■ SOURCE DATA
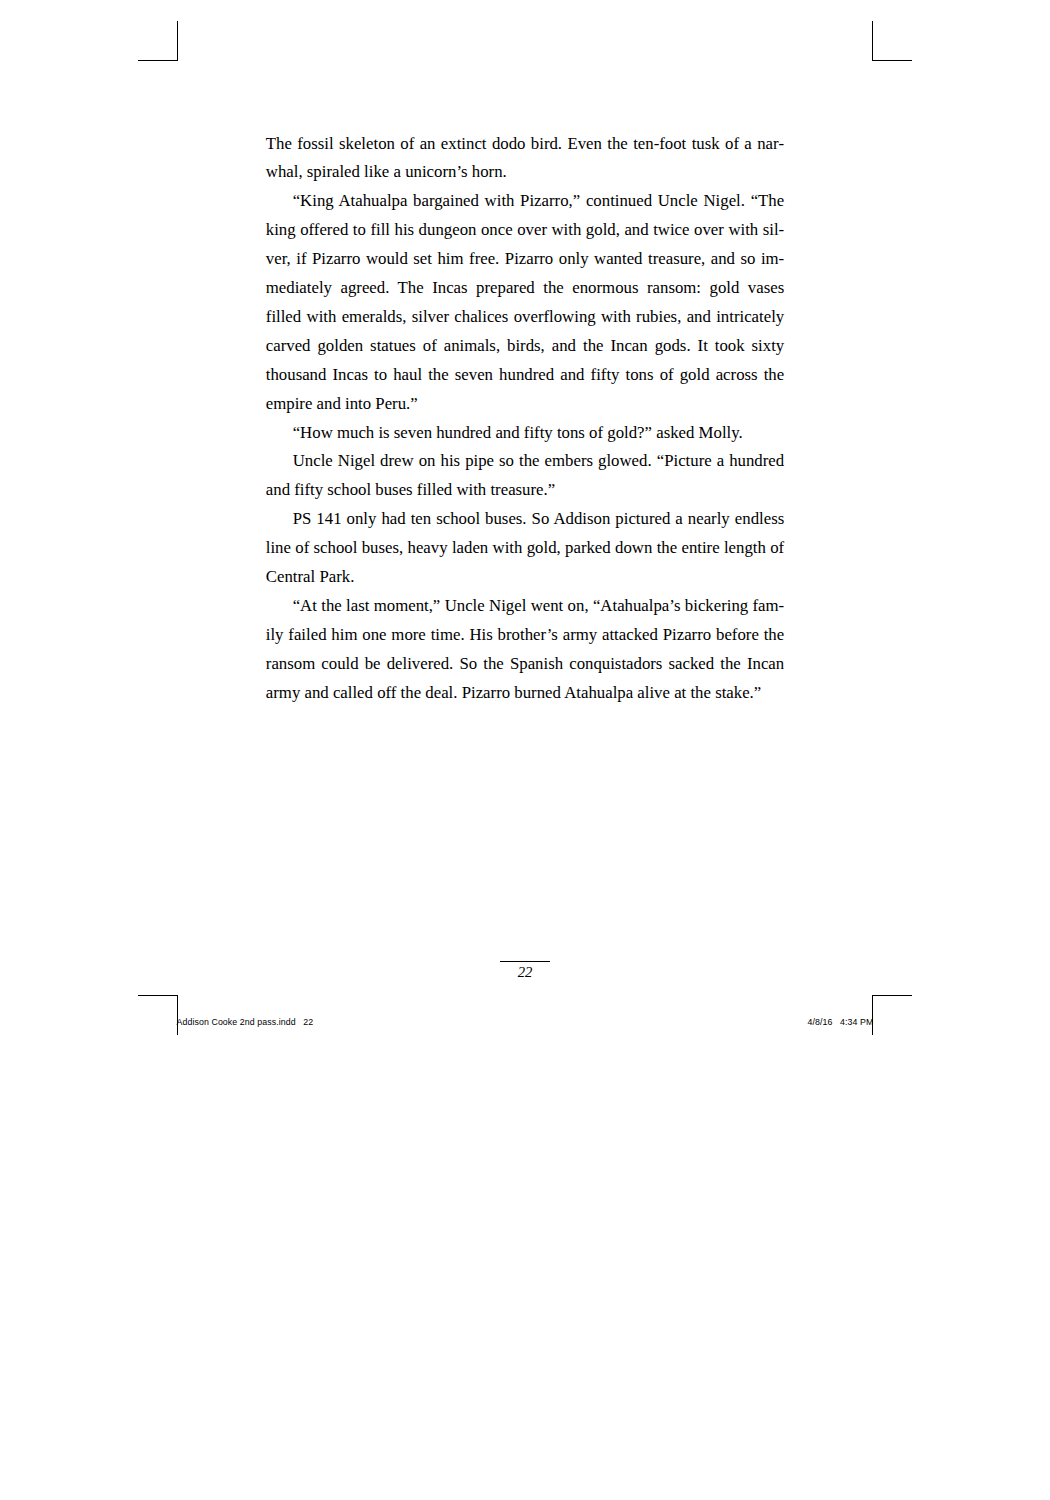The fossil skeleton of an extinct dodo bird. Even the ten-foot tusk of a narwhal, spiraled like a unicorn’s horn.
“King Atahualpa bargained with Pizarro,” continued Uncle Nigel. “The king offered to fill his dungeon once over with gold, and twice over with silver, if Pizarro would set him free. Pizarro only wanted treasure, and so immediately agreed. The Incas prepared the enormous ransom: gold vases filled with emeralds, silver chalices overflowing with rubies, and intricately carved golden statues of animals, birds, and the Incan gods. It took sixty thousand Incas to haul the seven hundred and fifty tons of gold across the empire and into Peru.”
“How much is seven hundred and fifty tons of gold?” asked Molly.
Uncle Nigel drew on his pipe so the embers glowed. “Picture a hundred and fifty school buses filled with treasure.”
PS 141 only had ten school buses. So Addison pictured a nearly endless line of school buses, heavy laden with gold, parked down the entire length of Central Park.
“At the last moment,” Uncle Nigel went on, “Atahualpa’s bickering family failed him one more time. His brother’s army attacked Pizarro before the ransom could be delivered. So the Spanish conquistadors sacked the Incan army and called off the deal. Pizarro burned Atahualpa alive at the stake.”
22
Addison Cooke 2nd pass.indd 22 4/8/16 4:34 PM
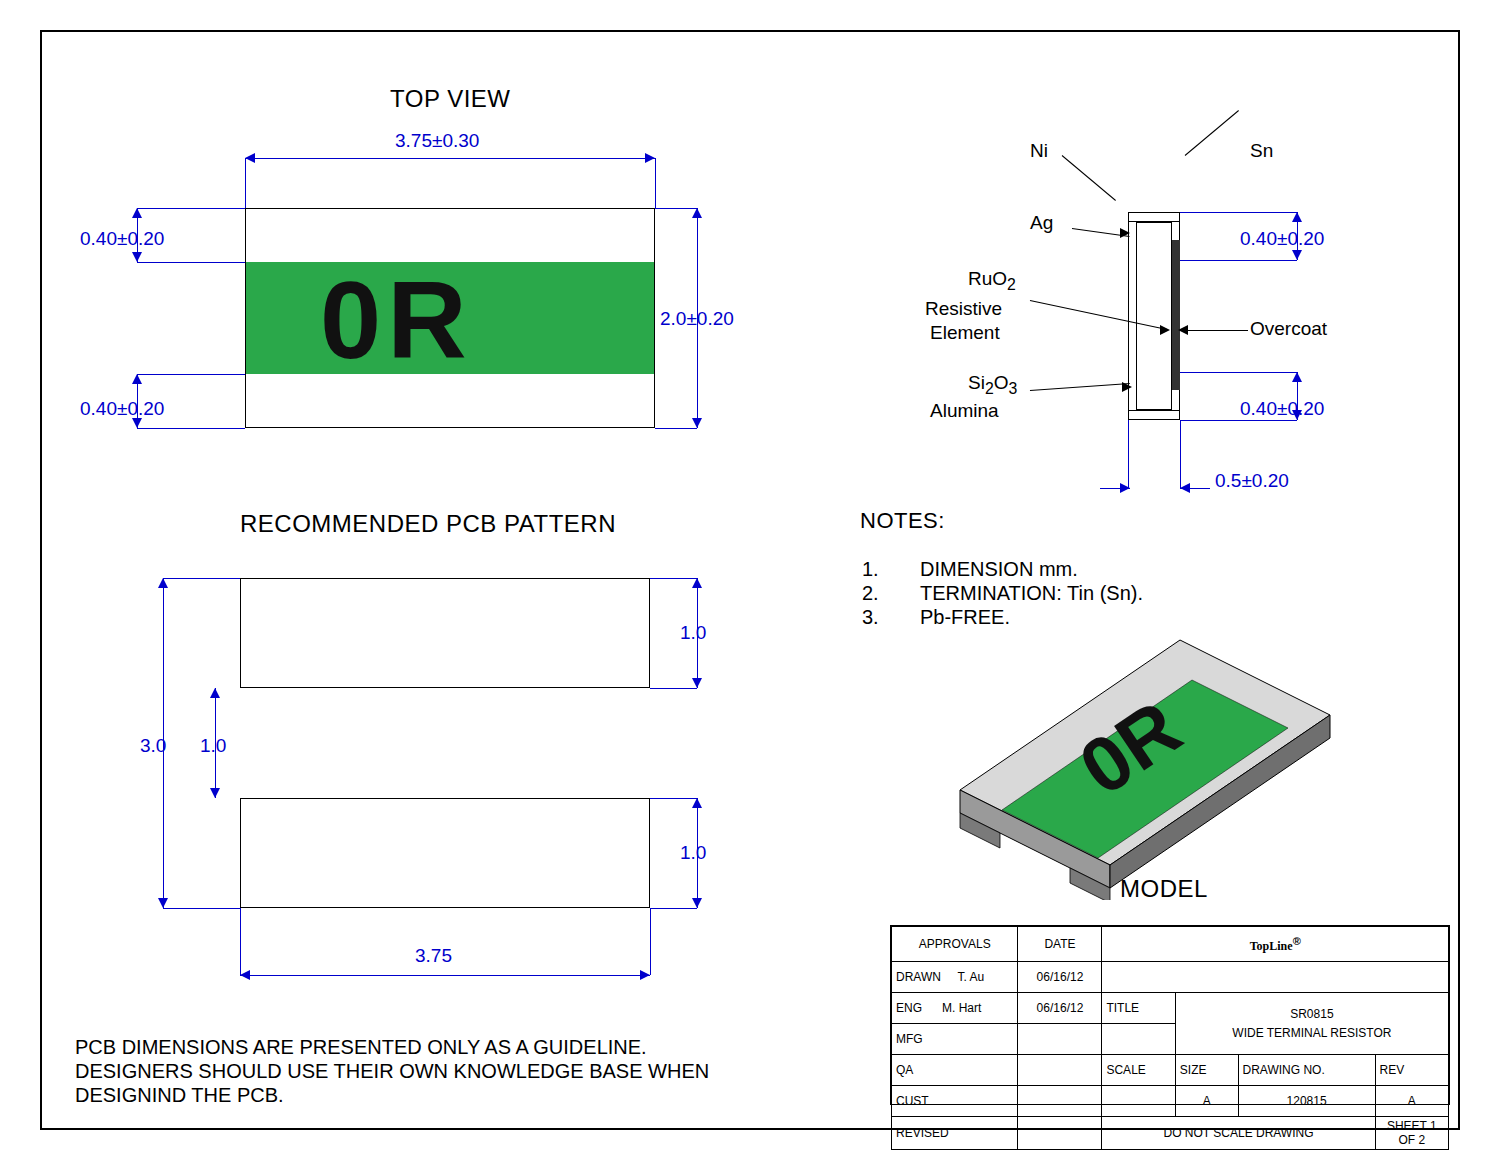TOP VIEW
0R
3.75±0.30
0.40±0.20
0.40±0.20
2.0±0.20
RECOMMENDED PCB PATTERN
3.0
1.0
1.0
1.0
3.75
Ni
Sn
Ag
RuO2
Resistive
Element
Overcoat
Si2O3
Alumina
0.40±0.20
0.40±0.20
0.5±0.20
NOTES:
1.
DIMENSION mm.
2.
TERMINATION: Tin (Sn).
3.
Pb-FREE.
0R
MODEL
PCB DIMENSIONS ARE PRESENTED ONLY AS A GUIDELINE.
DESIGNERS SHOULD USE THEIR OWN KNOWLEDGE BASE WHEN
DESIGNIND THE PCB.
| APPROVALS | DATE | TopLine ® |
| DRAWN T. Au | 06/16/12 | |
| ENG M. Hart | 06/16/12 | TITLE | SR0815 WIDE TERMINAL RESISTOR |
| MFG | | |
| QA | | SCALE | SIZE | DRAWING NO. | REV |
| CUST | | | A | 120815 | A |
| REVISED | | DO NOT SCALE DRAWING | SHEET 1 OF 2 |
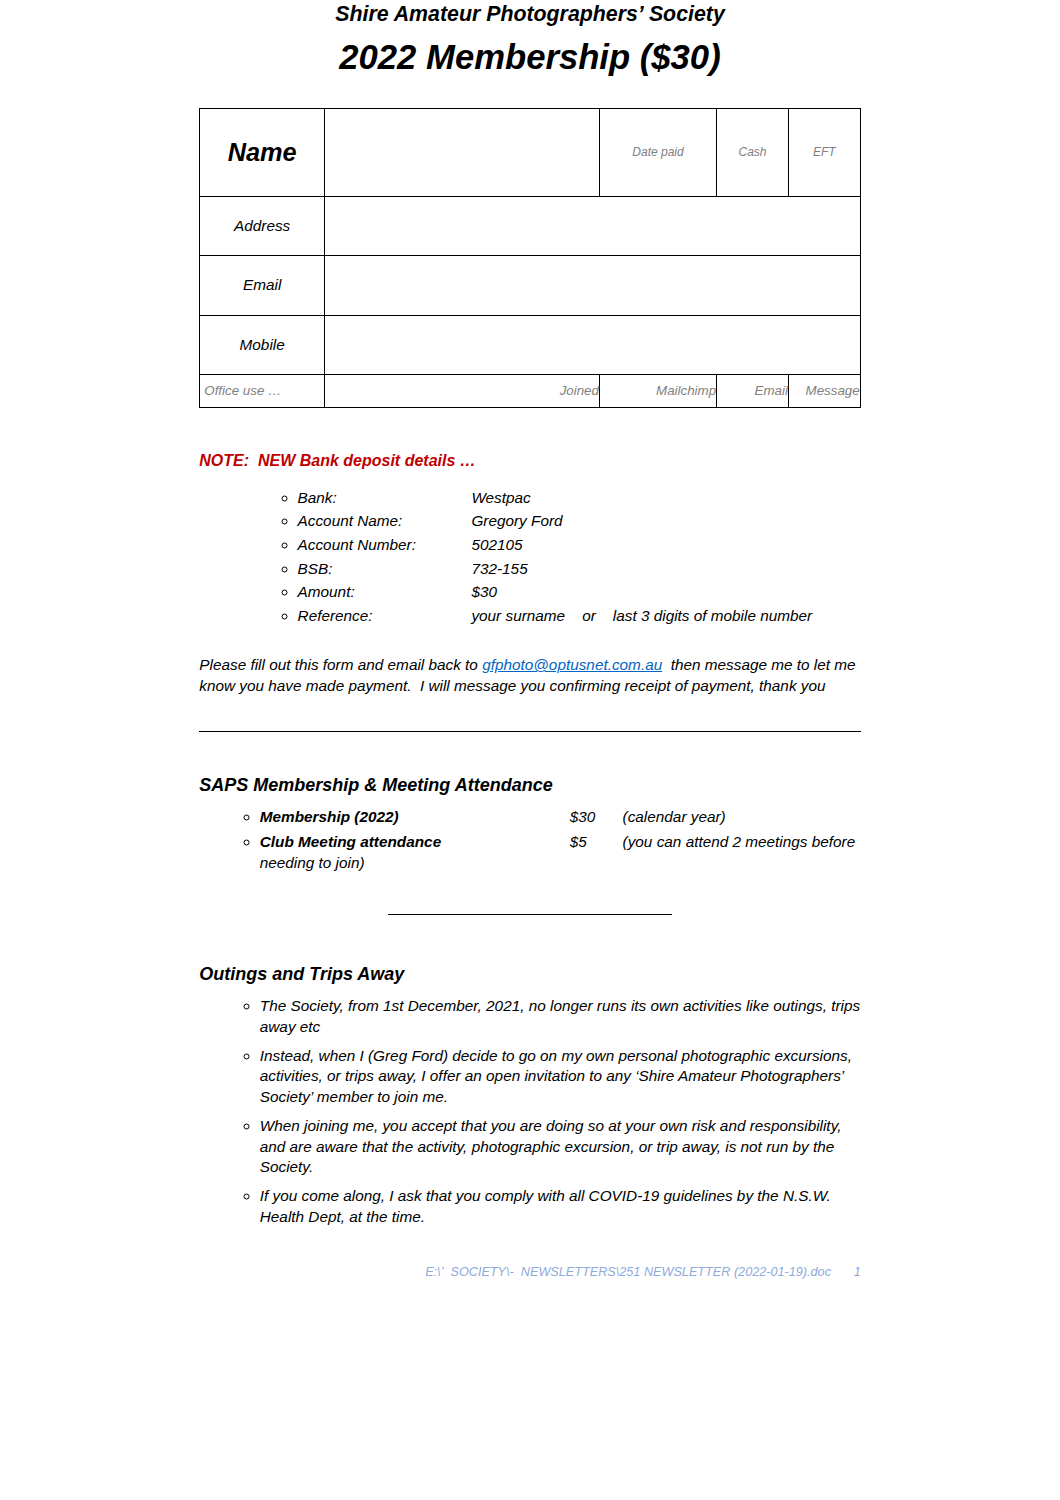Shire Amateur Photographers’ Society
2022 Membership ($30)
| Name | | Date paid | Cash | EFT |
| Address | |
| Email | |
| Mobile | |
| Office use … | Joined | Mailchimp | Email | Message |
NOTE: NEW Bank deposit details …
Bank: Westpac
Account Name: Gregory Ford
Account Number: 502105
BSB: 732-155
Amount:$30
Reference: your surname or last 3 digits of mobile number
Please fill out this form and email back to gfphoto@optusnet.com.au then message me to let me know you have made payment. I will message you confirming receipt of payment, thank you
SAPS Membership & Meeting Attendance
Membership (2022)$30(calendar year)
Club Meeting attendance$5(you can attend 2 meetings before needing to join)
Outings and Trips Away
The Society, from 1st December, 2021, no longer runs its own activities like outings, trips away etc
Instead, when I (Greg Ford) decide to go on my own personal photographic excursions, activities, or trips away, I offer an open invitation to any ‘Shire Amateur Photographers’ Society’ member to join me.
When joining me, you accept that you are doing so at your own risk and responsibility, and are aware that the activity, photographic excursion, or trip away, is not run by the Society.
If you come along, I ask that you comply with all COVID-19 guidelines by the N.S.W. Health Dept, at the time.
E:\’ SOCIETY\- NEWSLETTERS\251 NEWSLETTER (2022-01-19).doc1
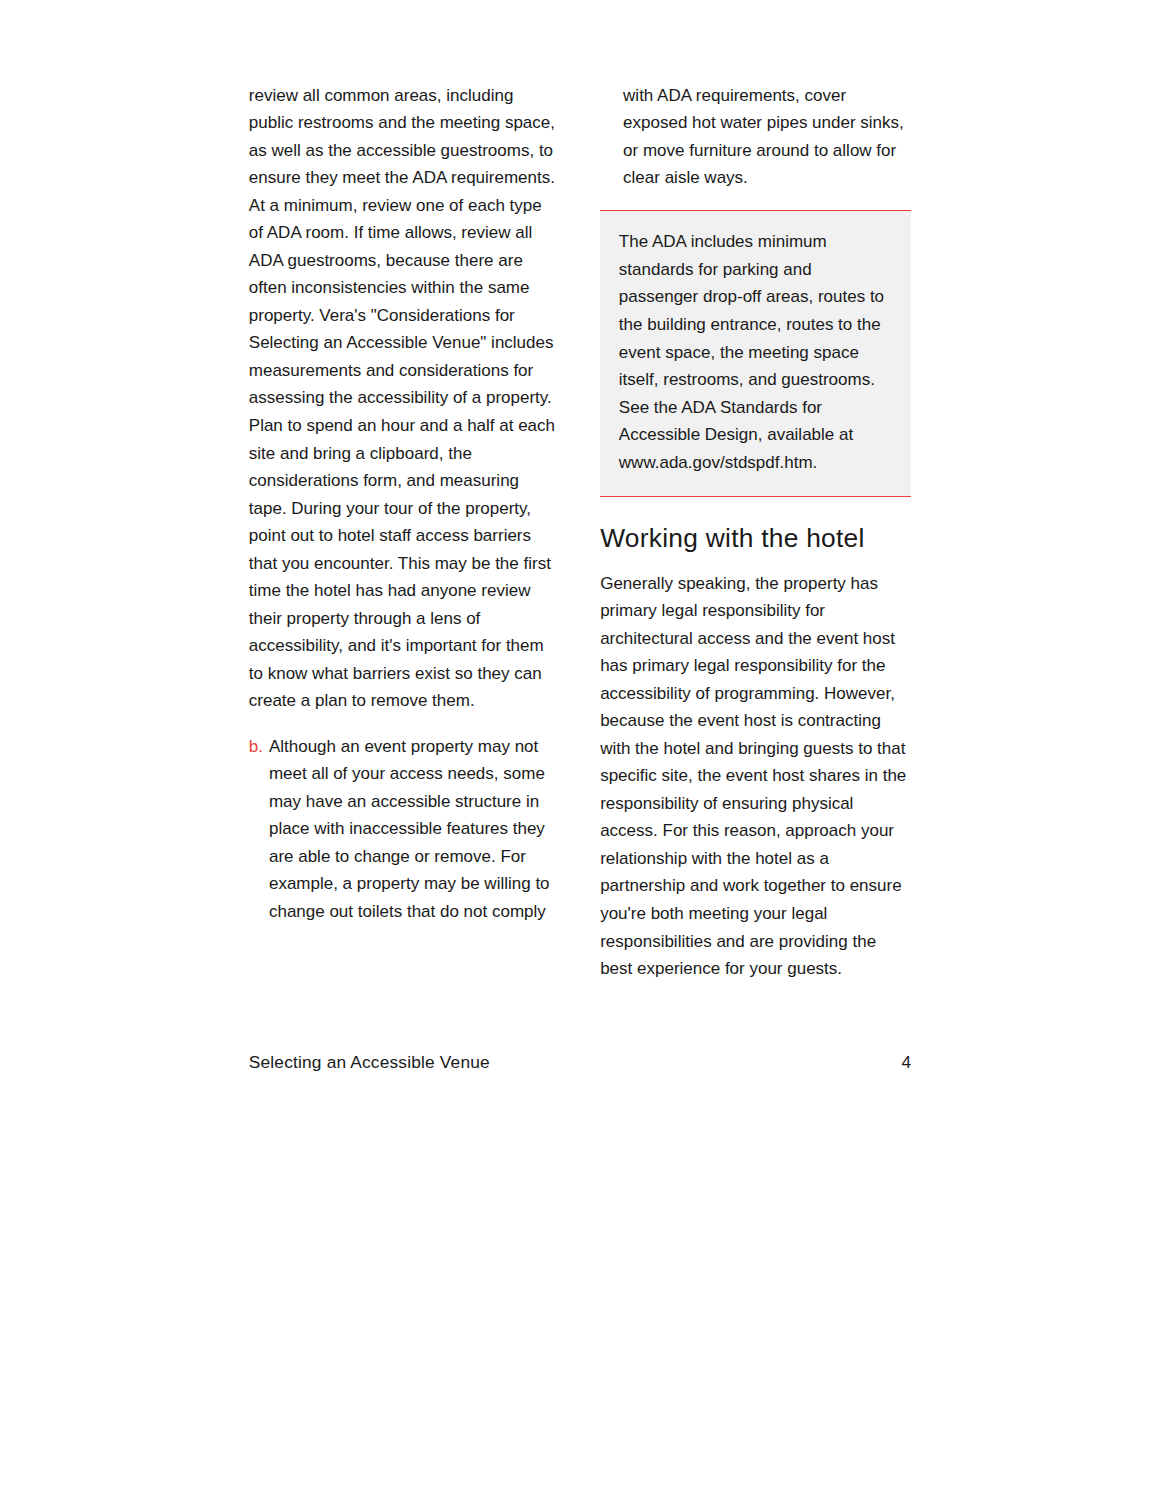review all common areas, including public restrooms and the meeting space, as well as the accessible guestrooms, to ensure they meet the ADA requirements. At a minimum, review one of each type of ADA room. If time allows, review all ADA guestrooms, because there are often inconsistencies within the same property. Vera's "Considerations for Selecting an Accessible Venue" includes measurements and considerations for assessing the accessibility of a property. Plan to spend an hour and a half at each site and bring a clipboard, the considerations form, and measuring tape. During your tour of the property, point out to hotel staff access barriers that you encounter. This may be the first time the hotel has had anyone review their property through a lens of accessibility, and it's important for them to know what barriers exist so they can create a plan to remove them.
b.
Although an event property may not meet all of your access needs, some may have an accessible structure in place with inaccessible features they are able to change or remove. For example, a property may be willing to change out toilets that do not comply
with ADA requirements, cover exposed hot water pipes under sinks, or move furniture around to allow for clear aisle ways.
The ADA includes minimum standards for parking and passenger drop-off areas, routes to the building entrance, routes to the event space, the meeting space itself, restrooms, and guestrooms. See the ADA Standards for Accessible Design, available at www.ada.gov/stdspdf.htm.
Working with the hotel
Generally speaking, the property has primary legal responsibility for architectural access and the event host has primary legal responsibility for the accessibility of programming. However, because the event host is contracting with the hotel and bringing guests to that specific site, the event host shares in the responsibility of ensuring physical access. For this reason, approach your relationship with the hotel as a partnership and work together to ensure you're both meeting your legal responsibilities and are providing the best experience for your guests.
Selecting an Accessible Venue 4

■ AIM OF THE EXERCISE
Check each line of the entries for the string "SCALE". Copy the lines that have it.

■ ANSWER BOX
| QA | | SCALE | SIZE | DRAWING NO. | REV |
| REVISED | | DO NOT SCALE DRAWING | SHEET 1 OF 2 |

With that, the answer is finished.